=== Challenges ===
A) Transcribe the Weber blog post between "Court life at" and "Fridolin Weber was.", inclusive.
B) According to the Weber blog post, how was Carl Maria von Weber related to Constanze Weber, and why? Reply in one to three sentences.

We would like that unearthed!

I unearthed an Internet profile of Weber that yielded several goodies.

This sentence for one thing:

Court life at Stuttgart was uncongenial to him, though he yielded to its temptations.

All kinds of images come to mind!

The profile also explains how Weber was related to Mozart's wife, Constanze Weber. They were first cousins! Weber's father, Franz Anton, was the brother of Fridolin Weber. He was Constanze's father. Also the father of Josepha, Aloysia and Sophie. Anyone who has ever read a book about Mozart knows who Fridolin Weber was.

So that is explained.

You know what I think is funny? When you are researching someone like Carl Maria von Weber and Google throws these sites at you saying:

"Carl Maria von Weber News. Carl Maria von Weber Updates. Carl Maria von Weber photos. Latest scoop on Carl Maria von Weber."

Ha, ha! They think they are the source of 19th century gossip. But they are not.

We are!

Here is a picture of Weber looking like quite the dandy.

=== Data lines ===

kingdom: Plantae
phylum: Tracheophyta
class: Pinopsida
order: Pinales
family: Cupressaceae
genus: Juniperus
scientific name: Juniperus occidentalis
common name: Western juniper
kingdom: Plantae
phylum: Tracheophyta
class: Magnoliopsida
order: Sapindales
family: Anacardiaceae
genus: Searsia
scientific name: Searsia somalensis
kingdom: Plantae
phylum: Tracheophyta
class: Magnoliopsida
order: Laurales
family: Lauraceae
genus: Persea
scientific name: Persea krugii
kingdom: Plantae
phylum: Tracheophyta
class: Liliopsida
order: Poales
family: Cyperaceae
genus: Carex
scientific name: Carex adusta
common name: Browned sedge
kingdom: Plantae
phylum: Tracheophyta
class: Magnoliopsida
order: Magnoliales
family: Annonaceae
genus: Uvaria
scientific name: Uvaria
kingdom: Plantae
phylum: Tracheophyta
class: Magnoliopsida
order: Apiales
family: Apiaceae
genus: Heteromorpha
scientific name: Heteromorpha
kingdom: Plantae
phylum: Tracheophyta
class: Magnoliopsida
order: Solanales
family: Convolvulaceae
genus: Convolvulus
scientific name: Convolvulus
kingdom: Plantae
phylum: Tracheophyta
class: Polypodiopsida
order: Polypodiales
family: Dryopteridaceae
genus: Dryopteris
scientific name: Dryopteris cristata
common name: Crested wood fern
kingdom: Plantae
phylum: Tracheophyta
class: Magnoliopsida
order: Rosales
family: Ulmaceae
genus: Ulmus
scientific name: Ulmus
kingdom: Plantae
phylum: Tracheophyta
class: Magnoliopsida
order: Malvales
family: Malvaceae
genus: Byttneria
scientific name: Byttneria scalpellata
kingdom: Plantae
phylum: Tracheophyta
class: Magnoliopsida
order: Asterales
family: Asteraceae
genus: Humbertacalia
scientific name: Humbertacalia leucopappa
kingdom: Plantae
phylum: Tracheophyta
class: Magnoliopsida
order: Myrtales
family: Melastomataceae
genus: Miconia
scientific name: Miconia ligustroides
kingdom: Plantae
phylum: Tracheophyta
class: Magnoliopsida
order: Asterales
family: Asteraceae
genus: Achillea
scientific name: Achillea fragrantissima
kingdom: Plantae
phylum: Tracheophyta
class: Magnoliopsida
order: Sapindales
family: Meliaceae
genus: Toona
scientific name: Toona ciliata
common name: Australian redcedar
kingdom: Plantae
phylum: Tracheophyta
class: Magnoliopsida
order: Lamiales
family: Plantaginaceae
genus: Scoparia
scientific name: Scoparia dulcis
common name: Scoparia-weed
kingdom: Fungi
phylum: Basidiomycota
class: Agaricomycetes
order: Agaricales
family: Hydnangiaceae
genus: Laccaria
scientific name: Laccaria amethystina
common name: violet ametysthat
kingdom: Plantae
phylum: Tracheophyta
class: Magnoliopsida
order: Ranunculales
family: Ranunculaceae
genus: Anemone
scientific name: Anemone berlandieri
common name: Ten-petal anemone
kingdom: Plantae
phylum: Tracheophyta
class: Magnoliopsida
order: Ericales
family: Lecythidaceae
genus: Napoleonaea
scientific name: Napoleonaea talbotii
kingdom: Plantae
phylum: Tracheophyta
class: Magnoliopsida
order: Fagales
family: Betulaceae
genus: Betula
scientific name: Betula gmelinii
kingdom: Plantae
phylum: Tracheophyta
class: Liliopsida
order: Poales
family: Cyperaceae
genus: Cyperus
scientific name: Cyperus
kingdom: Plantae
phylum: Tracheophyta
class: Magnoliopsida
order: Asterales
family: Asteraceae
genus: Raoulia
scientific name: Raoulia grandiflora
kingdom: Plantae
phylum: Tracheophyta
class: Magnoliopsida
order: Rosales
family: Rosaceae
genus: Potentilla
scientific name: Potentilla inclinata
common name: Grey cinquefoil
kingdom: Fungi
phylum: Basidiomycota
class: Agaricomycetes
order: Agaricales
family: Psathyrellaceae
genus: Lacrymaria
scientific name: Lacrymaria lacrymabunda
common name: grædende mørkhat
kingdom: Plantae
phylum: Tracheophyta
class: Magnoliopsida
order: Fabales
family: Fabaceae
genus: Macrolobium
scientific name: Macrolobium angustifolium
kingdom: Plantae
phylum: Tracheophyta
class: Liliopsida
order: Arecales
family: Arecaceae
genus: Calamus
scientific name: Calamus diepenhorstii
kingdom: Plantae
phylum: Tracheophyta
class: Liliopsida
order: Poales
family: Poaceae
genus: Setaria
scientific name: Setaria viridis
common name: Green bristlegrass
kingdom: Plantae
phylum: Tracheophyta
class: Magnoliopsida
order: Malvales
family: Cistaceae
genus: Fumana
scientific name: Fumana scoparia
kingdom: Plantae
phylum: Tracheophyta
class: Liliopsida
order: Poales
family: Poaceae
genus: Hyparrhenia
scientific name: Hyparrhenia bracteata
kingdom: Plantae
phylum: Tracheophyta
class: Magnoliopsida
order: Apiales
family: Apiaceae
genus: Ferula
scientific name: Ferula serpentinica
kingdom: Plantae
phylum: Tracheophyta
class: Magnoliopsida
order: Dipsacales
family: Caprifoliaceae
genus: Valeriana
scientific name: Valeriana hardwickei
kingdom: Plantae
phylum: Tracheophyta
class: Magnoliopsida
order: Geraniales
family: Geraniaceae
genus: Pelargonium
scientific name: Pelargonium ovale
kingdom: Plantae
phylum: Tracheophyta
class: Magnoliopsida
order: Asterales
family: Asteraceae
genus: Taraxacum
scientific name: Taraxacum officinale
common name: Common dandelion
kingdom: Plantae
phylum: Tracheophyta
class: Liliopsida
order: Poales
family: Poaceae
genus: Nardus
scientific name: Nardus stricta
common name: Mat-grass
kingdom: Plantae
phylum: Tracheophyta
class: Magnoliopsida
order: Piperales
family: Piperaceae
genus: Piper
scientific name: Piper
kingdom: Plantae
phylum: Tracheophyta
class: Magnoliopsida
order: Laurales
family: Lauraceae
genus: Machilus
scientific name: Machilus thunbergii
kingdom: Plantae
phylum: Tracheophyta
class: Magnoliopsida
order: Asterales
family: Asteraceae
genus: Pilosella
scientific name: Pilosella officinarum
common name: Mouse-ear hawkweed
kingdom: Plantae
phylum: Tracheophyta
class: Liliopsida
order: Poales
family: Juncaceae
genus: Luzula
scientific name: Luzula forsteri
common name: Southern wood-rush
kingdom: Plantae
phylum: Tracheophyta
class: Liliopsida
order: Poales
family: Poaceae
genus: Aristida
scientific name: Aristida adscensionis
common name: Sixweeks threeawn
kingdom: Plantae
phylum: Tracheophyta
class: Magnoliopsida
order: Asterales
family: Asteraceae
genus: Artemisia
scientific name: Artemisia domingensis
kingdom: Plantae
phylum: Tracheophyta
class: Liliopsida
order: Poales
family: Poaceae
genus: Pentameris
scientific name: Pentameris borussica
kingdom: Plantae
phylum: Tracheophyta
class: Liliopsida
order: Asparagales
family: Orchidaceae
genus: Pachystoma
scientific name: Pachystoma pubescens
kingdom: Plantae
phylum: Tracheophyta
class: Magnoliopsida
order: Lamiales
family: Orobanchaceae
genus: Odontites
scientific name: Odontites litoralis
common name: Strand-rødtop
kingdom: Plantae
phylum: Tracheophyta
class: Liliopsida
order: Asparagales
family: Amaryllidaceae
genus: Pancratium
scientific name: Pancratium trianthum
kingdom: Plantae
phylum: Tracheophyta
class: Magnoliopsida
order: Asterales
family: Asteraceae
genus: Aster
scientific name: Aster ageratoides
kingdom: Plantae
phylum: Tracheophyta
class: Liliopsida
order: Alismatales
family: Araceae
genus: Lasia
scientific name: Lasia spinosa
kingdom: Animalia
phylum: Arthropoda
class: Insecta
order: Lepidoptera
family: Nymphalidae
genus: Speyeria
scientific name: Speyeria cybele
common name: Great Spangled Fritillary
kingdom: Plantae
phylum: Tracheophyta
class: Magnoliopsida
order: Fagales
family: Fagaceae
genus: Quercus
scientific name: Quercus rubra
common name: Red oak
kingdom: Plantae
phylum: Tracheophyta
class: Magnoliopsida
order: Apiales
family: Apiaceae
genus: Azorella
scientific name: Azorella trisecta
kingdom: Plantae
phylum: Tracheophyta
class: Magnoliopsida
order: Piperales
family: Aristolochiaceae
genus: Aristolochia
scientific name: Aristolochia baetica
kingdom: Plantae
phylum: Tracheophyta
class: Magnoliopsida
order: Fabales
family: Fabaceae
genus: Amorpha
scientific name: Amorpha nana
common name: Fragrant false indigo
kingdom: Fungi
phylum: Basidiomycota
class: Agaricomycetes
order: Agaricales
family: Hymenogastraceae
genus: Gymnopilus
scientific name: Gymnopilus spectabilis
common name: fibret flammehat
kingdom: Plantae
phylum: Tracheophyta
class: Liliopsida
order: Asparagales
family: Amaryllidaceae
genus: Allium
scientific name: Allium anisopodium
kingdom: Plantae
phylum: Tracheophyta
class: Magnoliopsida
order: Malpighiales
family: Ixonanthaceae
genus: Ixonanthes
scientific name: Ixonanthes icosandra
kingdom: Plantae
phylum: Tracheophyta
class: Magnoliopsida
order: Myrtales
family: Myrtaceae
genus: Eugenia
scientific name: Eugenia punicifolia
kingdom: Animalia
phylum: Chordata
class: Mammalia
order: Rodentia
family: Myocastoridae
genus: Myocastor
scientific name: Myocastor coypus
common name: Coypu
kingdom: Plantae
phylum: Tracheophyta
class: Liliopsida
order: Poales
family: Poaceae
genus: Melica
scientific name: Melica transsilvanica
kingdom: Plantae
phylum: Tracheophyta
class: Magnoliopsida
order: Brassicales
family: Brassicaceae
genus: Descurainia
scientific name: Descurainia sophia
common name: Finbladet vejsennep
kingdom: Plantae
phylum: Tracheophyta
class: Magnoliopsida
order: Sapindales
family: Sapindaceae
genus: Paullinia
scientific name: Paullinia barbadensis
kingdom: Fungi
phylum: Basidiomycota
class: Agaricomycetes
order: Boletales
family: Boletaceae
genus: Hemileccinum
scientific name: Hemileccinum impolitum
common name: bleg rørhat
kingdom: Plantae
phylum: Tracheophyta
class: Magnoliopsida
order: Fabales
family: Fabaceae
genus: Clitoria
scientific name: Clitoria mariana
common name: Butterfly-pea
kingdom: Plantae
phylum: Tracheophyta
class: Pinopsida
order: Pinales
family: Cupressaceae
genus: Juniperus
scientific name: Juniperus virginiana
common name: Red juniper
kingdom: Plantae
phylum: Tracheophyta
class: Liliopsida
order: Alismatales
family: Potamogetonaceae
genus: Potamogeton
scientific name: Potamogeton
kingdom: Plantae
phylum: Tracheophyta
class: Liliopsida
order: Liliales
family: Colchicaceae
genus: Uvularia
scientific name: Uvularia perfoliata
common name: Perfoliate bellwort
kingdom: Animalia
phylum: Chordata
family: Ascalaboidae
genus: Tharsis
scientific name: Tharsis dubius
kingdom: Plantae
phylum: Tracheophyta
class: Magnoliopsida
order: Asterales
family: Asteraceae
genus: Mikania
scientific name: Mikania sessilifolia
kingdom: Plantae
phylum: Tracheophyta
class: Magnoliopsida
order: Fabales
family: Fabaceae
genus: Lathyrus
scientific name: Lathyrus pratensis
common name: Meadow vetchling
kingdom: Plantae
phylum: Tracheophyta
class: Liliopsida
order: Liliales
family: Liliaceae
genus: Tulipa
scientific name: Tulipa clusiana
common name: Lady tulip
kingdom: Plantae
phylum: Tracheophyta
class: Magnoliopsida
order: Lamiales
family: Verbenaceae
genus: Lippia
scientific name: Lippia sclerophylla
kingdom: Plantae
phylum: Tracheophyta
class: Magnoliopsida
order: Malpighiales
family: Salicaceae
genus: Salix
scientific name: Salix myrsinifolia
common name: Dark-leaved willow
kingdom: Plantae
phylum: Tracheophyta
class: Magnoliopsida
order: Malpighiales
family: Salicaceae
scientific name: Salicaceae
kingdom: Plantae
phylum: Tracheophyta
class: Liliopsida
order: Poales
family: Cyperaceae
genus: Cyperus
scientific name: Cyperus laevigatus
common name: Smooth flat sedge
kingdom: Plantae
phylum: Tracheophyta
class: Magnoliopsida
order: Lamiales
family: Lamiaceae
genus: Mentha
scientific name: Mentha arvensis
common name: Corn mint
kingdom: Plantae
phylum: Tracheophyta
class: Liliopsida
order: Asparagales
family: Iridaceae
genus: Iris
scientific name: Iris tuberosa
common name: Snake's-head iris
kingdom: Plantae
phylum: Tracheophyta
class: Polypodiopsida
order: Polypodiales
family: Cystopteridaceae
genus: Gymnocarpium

=== Solutions to the exercise ===
A)
Court life at Stuttgart was uncongenial to him, though he yielded to its temptations.

All kinds of images come to mind!

The profile also explains how Weber was related to Mozart's wife, Constanze Weber. They were first cousins! Weber's father, Franz Anton, was the brother of Fridolin Weber. He was Constanze's father. Also the father of Josepha, Aloysia and Sophie. Anyone who has ever read a book about Mozart knows who Fridolin Weber was.

B) Weber and Constanze were first cousins. Weber's father, Franz Anton, was the brother of Fridolin Weber, Constanze's father.